Uneven splits throw NaN messy pie at you. Make sure you have your apron on!

df['column'].str.split(' ', expand=True).notnull().all(axis=1)

This wipes the mess and checks for rows without missing values in the new split columns.

Naming and moving on: Rename, join, drop

After splitting, move on like a pro. Chain rename() and join() to your dataframe:

# The weirdest conga line ever happening here! df = df.join(df['column'].str.split(' ', 1, expand=True) .rename(columns={0: 'first', 1: 'second'}))

Once separated, break up officially with your original column with df.drop():

# It's not you, it's me. Goodbye 'column'... df.drop('column', axis=1, inplace=True)

Tricky splits? No problem!

Don’t panic when your splitting task looks like a puzzle. Regex is the master key!

df['column'].str.split('\s+', expand=True)

This searches for hidden spaces inside your data!

Maintain the sanity of your data. During splitting dates and times, double-check that you aren’t distorting any formats:

df[['date', 'time']] = df['datetime'].str.split('T', expand=True)

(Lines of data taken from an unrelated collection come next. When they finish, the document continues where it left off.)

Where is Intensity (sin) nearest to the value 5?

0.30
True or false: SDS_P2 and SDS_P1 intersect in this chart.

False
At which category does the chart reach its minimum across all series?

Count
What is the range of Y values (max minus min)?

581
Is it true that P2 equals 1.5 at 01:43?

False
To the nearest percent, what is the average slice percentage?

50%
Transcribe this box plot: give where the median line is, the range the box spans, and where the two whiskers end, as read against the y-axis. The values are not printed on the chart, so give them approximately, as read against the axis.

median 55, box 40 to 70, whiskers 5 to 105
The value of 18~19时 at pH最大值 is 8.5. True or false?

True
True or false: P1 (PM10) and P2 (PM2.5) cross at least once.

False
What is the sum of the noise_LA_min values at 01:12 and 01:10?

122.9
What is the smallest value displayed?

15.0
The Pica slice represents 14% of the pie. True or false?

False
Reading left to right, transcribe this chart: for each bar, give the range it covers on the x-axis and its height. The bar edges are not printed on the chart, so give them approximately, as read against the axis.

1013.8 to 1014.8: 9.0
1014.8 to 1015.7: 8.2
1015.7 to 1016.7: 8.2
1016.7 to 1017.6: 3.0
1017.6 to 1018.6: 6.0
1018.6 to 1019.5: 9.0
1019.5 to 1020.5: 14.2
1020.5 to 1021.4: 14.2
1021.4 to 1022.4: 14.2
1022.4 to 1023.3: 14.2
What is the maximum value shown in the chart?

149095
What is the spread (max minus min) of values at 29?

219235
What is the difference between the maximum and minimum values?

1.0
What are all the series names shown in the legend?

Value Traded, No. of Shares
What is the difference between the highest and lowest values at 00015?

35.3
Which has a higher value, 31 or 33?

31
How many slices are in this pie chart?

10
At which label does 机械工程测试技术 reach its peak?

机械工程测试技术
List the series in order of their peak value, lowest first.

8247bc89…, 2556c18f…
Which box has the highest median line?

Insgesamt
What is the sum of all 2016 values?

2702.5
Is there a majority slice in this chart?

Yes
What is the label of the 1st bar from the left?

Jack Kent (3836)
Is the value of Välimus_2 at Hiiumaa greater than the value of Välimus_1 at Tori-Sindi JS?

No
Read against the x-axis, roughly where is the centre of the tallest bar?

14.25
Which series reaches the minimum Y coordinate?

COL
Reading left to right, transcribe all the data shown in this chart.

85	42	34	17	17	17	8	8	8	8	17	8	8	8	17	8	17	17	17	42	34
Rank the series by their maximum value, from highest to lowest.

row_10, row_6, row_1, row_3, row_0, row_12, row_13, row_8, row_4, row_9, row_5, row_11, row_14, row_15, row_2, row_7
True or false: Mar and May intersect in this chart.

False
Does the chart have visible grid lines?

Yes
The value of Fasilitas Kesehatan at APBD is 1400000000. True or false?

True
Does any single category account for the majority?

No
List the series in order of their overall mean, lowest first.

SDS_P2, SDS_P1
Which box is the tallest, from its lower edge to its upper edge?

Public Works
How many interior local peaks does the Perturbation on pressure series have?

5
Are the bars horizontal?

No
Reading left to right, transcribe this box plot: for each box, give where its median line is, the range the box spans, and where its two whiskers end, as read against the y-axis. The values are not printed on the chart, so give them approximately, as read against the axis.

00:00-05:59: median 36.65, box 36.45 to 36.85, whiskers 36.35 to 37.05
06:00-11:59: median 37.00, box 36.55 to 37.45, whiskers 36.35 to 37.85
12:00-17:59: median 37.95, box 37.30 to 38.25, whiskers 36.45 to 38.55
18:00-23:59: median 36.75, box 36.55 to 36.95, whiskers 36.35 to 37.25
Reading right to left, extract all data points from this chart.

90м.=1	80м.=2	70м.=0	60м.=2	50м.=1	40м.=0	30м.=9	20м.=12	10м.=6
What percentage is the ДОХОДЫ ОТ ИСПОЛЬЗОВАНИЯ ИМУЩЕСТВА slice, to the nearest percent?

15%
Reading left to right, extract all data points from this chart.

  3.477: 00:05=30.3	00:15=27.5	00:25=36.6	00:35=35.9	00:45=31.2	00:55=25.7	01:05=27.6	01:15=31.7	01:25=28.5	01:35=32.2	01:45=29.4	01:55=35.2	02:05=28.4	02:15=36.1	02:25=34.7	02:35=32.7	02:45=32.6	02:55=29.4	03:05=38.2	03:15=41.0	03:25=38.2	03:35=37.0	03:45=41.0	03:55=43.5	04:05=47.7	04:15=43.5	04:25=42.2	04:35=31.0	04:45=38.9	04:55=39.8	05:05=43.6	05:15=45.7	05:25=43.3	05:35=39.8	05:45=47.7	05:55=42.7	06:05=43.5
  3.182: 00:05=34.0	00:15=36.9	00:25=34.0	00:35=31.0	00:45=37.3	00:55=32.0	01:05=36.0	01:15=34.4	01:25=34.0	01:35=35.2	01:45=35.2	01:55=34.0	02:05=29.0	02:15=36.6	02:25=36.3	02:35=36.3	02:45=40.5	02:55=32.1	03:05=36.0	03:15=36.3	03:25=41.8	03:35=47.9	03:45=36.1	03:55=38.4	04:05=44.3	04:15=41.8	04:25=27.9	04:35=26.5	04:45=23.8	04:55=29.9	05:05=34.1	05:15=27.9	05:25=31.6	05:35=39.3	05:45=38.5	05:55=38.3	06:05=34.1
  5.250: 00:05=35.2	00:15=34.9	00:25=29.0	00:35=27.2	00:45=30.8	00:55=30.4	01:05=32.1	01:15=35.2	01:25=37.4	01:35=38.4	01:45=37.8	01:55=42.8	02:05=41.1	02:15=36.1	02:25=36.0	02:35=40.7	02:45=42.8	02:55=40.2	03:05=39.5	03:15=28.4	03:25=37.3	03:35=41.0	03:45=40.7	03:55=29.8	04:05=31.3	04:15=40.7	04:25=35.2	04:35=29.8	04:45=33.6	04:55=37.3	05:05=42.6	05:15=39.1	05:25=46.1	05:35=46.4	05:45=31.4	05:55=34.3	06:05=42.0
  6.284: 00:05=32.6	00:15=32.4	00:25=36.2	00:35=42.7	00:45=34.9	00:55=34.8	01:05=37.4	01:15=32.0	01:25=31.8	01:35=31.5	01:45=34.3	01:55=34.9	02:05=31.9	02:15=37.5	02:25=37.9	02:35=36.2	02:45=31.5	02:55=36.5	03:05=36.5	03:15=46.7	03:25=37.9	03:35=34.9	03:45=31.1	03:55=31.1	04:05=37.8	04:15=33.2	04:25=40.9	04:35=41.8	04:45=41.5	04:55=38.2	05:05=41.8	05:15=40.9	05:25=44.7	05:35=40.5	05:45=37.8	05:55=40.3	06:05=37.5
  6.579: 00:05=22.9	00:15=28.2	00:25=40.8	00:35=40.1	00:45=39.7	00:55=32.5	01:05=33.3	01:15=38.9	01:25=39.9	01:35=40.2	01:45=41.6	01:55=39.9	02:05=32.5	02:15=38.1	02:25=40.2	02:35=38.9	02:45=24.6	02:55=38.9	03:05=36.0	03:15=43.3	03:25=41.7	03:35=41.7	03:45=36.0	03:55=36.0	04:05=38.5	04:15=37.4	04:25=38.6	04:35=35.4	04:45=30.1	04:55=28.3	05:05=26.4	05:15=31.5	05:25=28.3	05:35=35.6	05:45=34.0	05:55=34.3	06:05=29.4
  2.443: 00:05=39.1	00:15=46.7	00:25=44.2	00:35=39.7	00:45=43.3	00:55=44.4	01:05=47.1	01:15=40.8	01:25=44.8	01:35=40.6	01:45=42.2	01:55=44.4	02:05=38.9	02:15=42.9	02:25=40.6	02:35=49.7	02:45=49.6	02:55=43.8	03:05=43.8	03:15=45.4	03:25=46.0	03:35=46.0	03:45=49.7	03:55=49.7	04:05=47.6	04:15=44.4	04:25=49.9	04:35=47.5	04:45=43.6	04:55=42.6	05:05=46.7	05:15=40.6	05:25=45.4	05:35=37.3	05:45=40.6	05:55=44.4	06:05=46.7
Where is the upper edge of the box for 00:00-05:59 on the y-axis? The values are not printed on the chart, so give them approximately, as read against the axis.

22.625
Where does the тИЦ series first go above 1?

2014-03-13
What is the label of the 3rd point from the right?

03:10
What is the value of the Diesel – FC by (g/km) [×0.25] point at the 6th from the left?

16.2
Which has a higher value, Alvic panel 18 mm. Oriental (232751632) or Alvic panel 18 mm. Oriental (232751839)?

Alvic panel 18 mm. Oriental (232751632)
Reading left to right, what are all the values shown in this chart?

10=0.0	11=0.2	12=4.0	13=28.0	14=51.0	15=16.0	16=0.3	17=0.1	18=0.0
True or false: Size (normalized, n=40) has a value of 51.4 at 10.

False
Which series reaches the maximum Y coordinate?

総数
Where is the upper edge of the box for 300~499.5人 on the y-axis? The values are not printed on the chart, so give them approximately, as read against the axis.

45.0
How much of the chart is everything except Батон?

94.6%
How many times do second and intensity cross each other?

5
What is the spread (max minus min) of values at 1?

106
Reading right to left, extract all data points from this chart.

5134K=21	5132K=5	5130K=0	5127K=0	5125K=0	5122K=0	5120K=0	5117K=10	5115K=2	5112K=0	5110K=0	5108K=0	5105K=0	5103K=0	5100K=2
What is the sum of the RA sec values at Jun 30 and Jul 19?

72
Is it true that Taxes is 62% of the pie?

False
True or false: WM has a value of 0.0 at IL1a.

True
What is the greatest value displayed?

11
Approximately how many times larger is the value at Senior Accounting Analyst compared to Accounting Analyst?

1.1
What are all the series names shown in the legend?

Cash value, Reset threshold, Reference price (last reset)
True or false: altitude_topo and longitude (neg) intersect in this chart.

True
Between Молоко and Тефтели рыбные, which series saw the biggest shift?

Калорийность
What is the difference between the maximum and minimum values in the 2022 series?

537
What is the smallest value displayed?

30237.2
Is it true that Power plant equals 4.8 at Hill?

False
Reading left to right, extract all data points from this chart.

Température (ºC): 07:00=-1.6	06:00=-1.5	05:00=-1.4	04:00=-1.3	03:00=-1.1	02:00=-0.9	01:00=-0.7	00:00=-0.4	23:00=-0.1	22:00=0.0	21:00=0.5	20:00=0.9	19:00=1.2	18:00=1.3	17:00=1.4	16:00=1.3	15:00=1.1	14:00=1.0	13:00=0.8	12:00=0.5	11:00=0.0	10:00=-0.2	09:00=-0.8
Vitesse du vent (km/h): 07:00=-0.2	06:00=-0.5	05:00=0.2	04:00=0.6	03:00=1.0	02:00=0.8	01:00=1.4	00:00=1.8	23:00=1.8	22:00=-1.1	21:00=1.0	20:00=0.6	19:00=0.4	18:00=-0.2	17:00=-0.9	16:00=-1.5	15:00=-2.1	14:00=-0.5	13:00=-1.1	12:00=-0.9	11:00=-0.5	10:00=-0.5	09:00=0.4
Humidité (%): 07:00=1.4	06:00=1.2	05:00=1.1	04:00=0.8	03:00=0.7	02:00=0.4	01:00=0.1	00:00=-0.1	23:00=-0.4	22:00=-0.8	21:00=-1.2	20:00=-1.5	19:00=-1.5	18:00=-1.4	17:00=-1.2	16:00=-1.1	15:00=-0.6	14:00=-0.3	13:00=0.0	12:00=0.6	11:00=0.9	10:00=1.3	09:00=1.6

Using .str.get() or .str[index] accesses elements after split, like opening an easter egg to find the inside treats!

# Want a surprise egg? Here you go... df['first_word'] = df['column'].str.split().str.get(0)

Creative extraction & the power of extractall()

For those who love to dig deeper, using .str.extractall() opens up a world of possibilities:

matches = df['column'].str.extractall(r'(\b\w+\b)')

This method comes handy when your column is like a rabbit hole filled with surprises!